Bhagabati was silent, motionless, absorbed in this grand display of nature. Then, just a few yards ahead, a person of tranquil visage suddenly appeared. Abinash exclaimed: “He is Lahiri Mahasays, my guru!”
Both Bhagabati and Abinash were astonished to hear Lahiri Mahasaya’s gentle remonstrance: “Bhagabati Babu, you are too hard on your employee.” In an instant Lahiri Mahasays disappeared. Though they searched the area, the master was nowhere to be found. With a rush of tears, Abinash threw himself to the ground.
Bhagabati was awestruck. Kneeling down, he tenderly touched Abinash and said affectionately, “Abinash, I will surely grant you leave; and I, too, want to go to Banaras. Will you take me to your guru? He who can appear at will to help his devotee is surely a great being—one with the Preceptor of the Universe! My wife and I will take initiation from him, and seek his guidance for our sadhana.” Abinash was beside himself with joy.
Bhagabati and his wife, Gyana, who was expecting her fourth child, Mejda, departed for Banaras the next evening, accompanied by Abinash. They arrived the following morning and made their way to Lahiri Mahasaya’s simple dwelling in a narrow lane. The Guru was in the drawing room, seated in the lotus posture in meditation. They bowed before him.
Opening his half-closed eyes, Lahiri Mahasaya looked at Bhagabati with penetrating gaze and said, in the same tone they had heard in the field two days before, “Bhagabati Babu, you are too hard on your employee.” Bhagabati was thrilled to the very core of his heart. He hung his head humbly. No one had ever chastised him before.
After a vibrant pause, the great yogi said, “But you have made me very happy today. Not only have you granted Abinash leave to come here, you also have come with your wife to receive initiation.” Needless to say, Bhagabati was startled to hear Lahiri Mahasays speak the thoughts in his mind.
In receiving Kriya Yoga initiation, Bhagabati and Abinash became brother disciples and intimate friends. As long as they lived, they were loyally devoted to one another.
Lahiri Mahasaya showed keen interest in Mejda’s impending birth. After initiating Gyana, he said, “My daughter, through the grace of God your son will be a prophet. He will show manking the way to God-realization. Through his life and teachings, many people will slough off the delusions of this world and find salvation. You traveled here by train. Verily you saw how the engine pulled the cars. In the same manner your son will draw souls from the ordinary to the divine spheres.”
POSTSCRIPT: Years later, Gyana told Mejda, “I first knew your destined path when you were a babe in my arms.I carried you then to the home of my guru in Banaras. . . . Lahiri Mahasaya seated you on his lap, placing his hand on your forehead by way of spiritually baptizing you. “Little mother, thy son will be a yogi.

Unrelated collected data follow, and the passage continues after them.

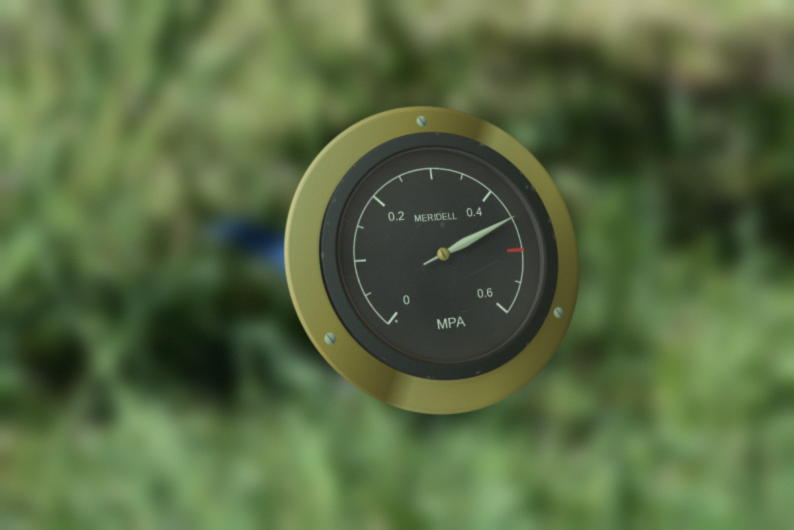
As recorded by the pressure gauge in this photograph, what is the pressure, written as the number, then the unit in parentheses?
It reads 0.45 (MPa)
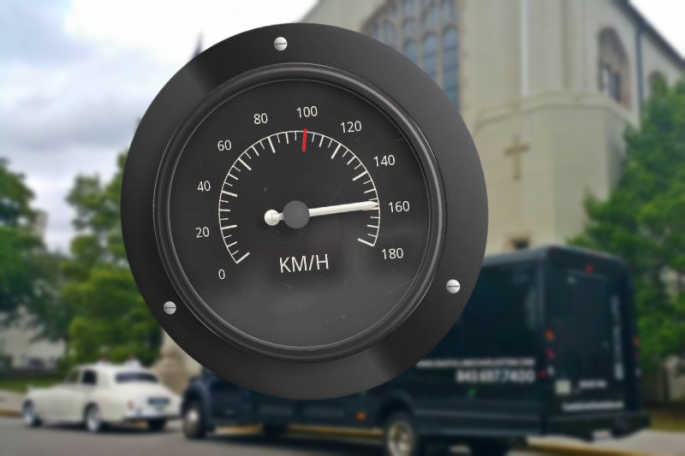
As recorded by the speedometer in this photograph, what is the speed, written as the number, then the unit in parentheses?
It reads 157.5 (km/h)
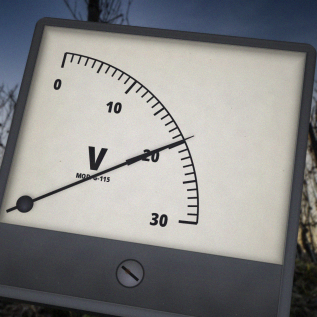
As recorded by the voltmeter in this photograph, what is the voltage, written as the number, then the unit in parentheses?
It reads 20 (V)
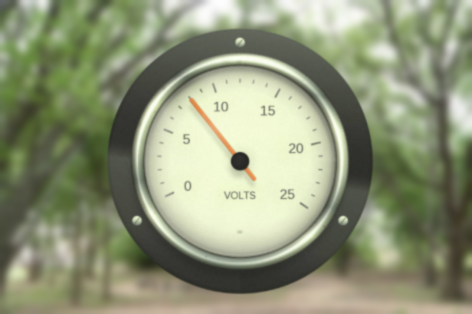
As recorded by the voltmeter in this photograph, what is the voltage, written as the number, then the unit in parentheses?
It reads 8 (V)
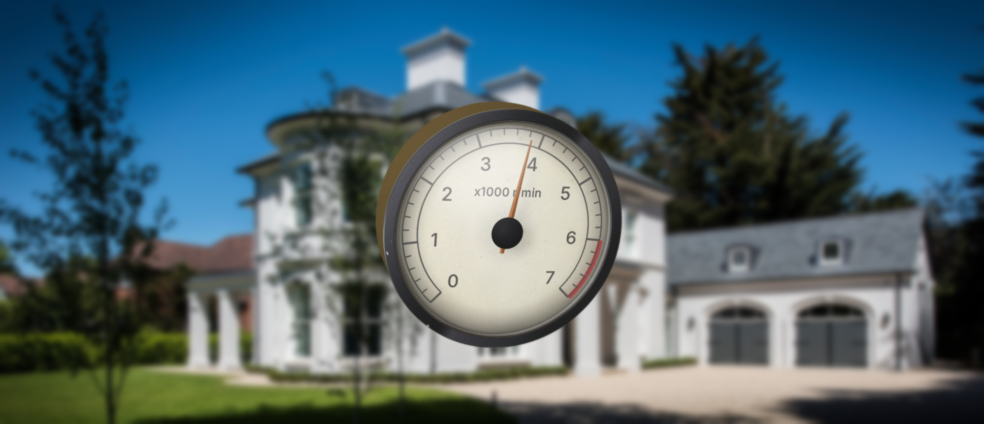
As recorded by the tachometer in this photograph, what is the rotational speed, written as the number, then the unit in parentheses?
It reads 3800 (rpm)
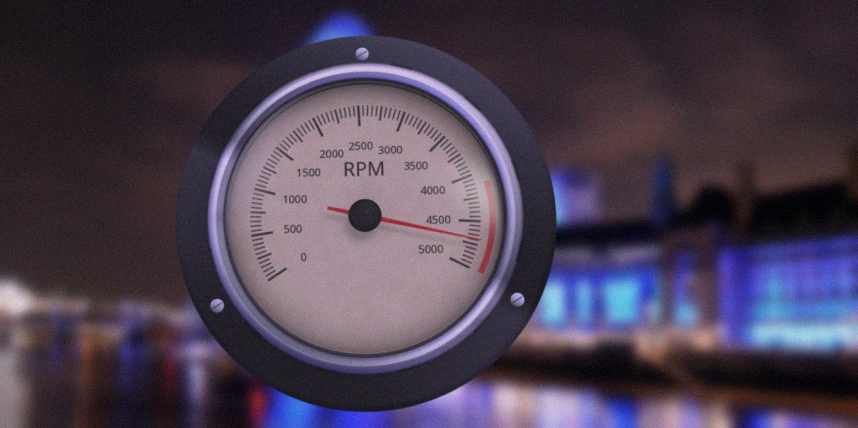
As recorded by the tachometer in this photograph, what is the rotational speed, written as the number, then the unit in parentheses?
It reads 4700 (rpm)
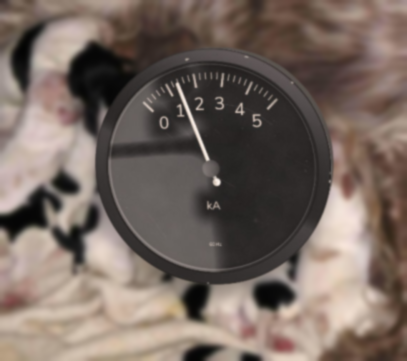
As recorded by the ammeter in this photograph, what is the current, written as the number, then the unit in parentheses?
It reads 1.4 (kA)
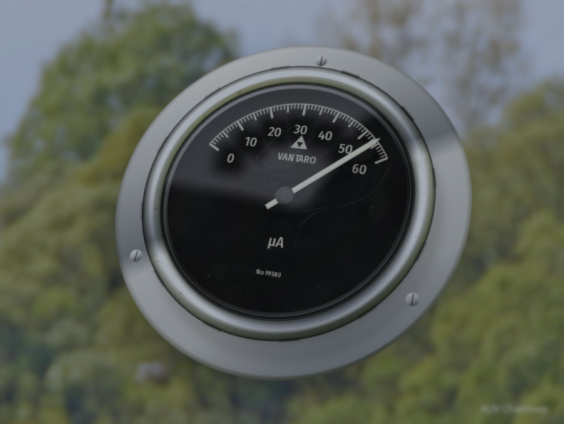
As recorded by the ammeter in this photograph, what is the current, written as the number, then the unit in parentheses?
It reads 55 (µA)
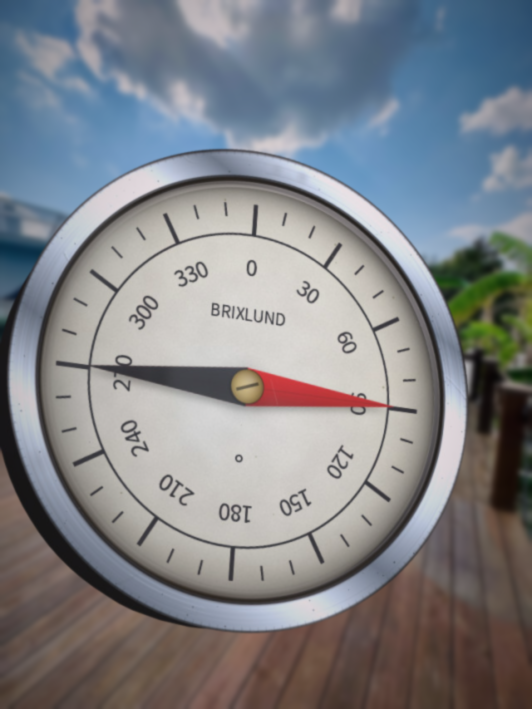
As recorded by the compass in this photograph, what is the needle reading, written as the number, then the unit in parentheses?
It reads 90 (°)
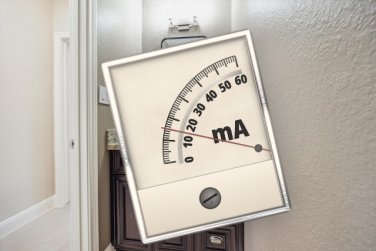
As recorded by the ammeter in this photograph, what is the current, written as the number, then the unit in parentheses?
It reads 15 (mA)
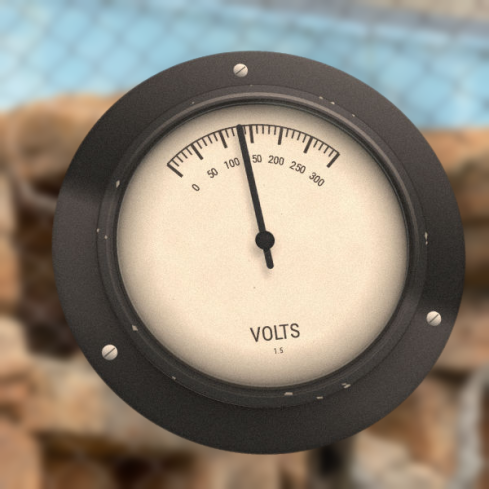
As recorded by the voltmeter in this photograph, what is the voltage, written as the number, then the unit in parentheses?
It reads 130 (V)
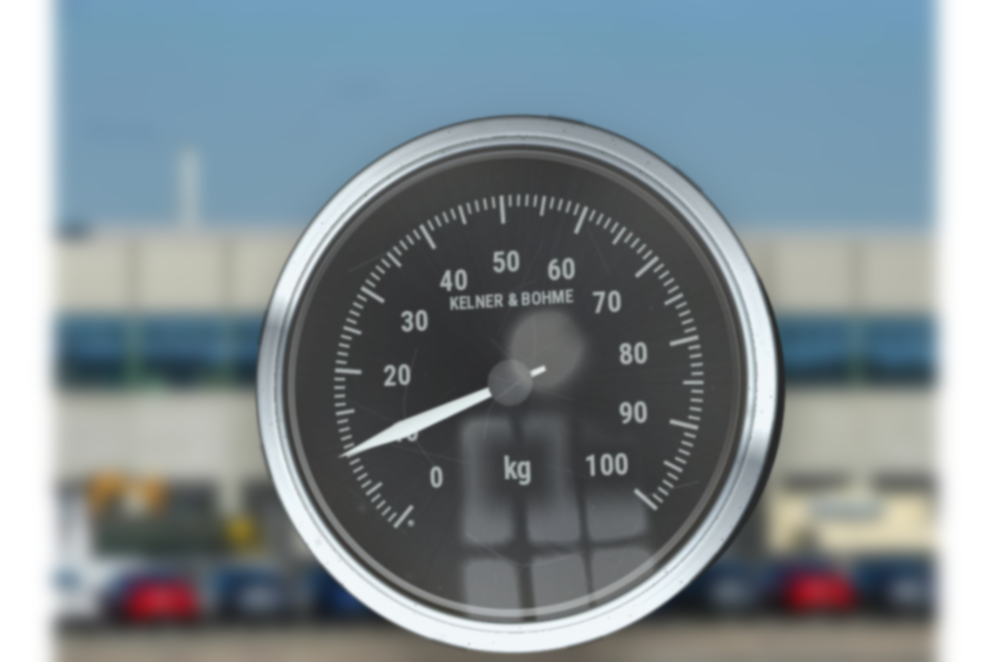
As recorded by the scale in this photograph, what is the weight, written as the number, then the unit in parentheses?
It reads 10 (kg)
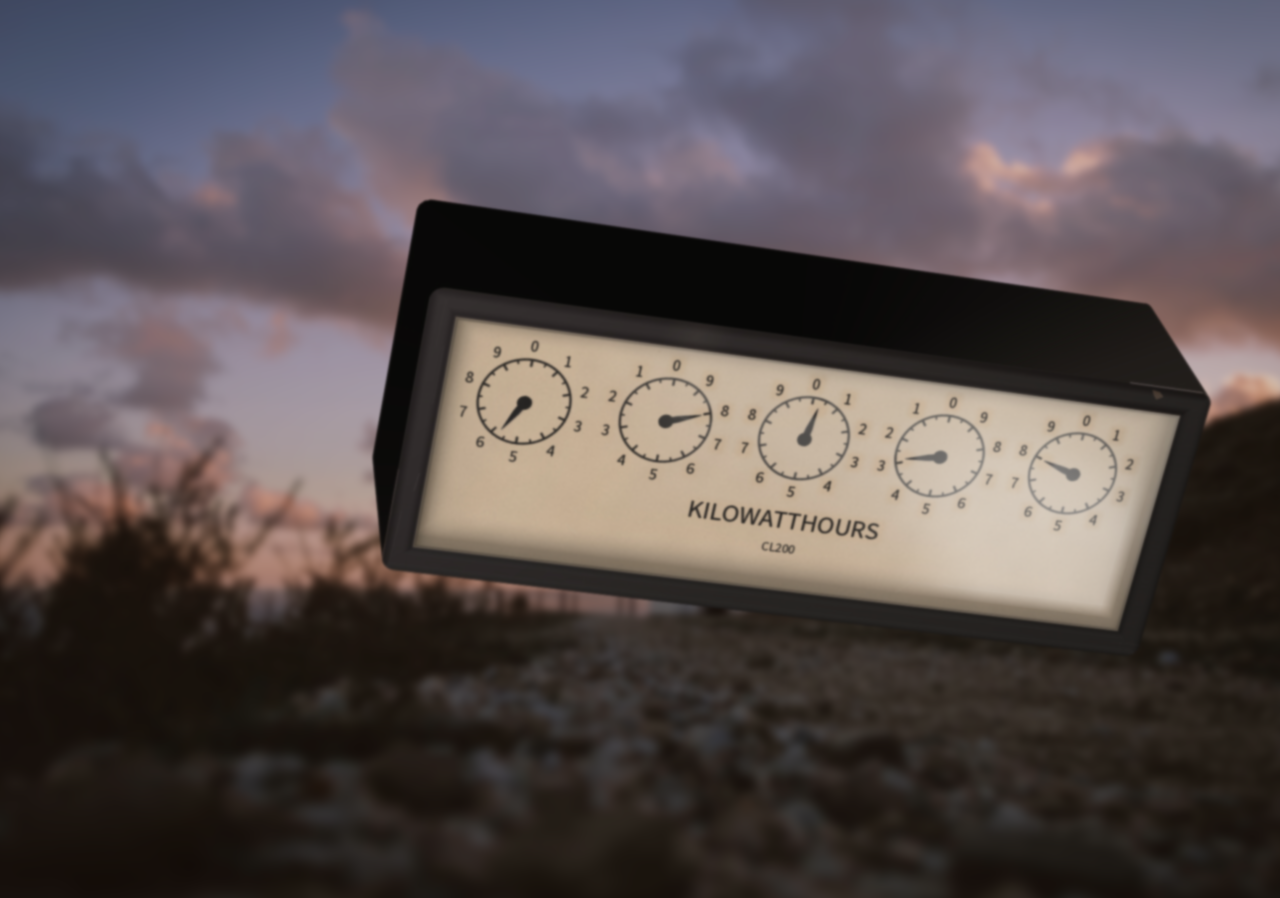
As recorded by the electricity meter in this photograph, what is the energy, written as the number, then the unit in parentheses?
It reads 58028 (kWh)
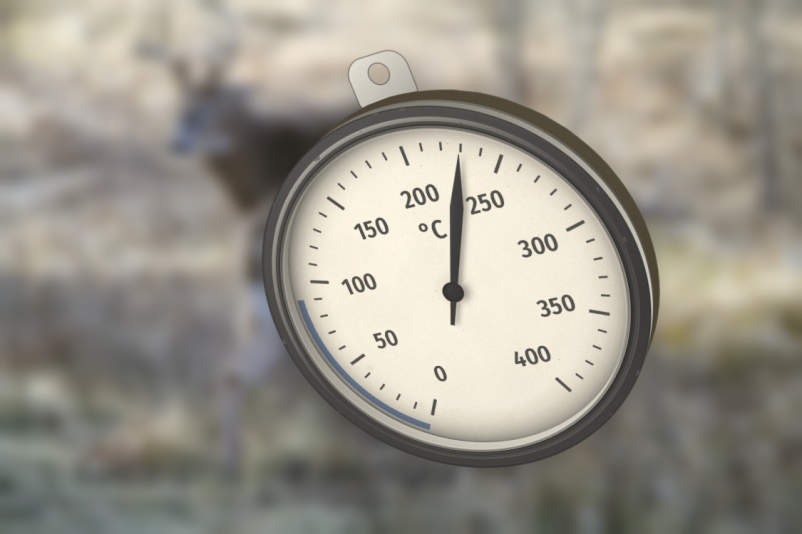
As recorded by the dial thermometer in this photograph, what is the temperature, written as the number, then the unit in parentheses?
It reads 230 (°C)
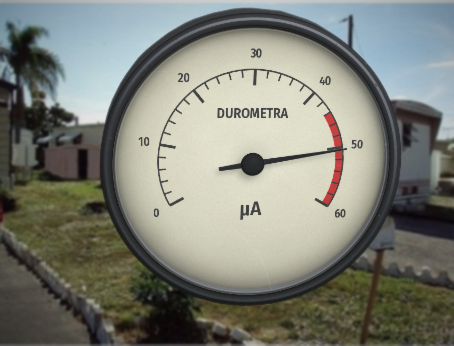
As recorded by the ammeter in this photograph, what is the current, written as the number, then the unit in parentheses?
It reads 50 (µA)
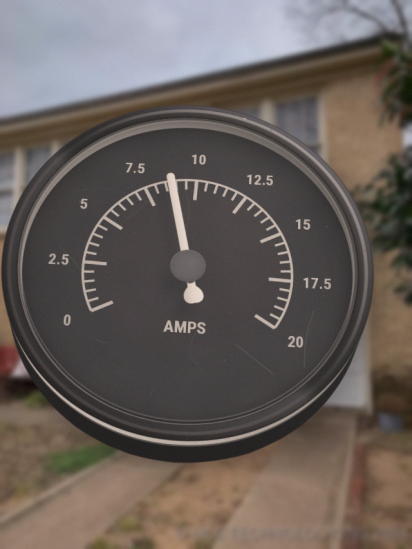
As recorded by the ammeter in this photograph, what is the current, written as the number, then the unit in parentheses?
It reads 8.75 (A)
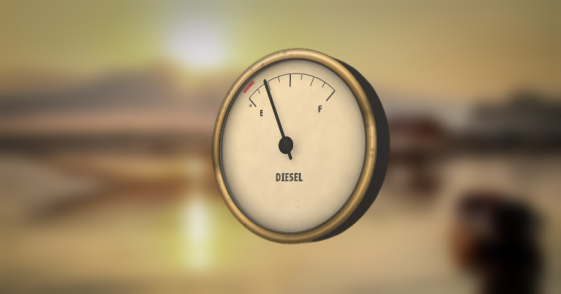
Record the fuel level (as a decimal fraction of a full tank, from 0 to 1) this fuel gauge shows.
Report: 0.25
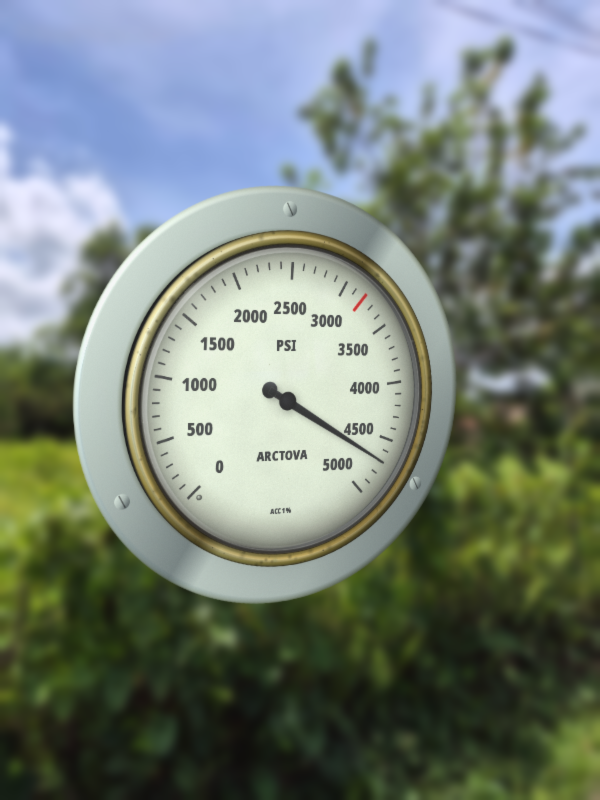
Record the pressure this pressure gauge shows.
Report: 4700 psi
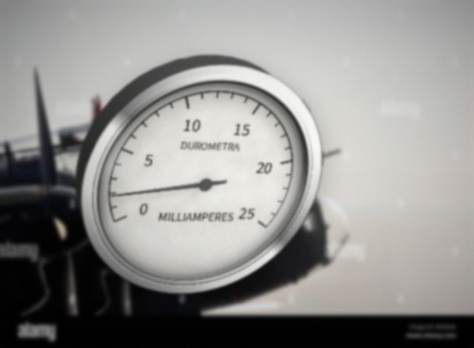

As a spiritual engine, he will carry many souls to God’s kingdom.”
The child born to Bhagabati and Gyana on January 5, 1893, grew up to become Paramahansa Yogananda, founder of Self-Realization Fellowship and author of the 1946 book, Autobiography of a Yogi. Yogananda, whose teachings have inspired millions of spiritual seekers, has by any measure succeeded in fulfilling Lahiri Mahasaya’s prophecy.
This story is from pages 13 to 16 of the book, Mejda, by Sananda Lal Ghosh, Yogananda’s younger brother. Mejda is a Bengali term for one’s second eldest brother.
The excerpt above is verbatim, except for the substitution of actual names for the terms “Father” and “Mother.”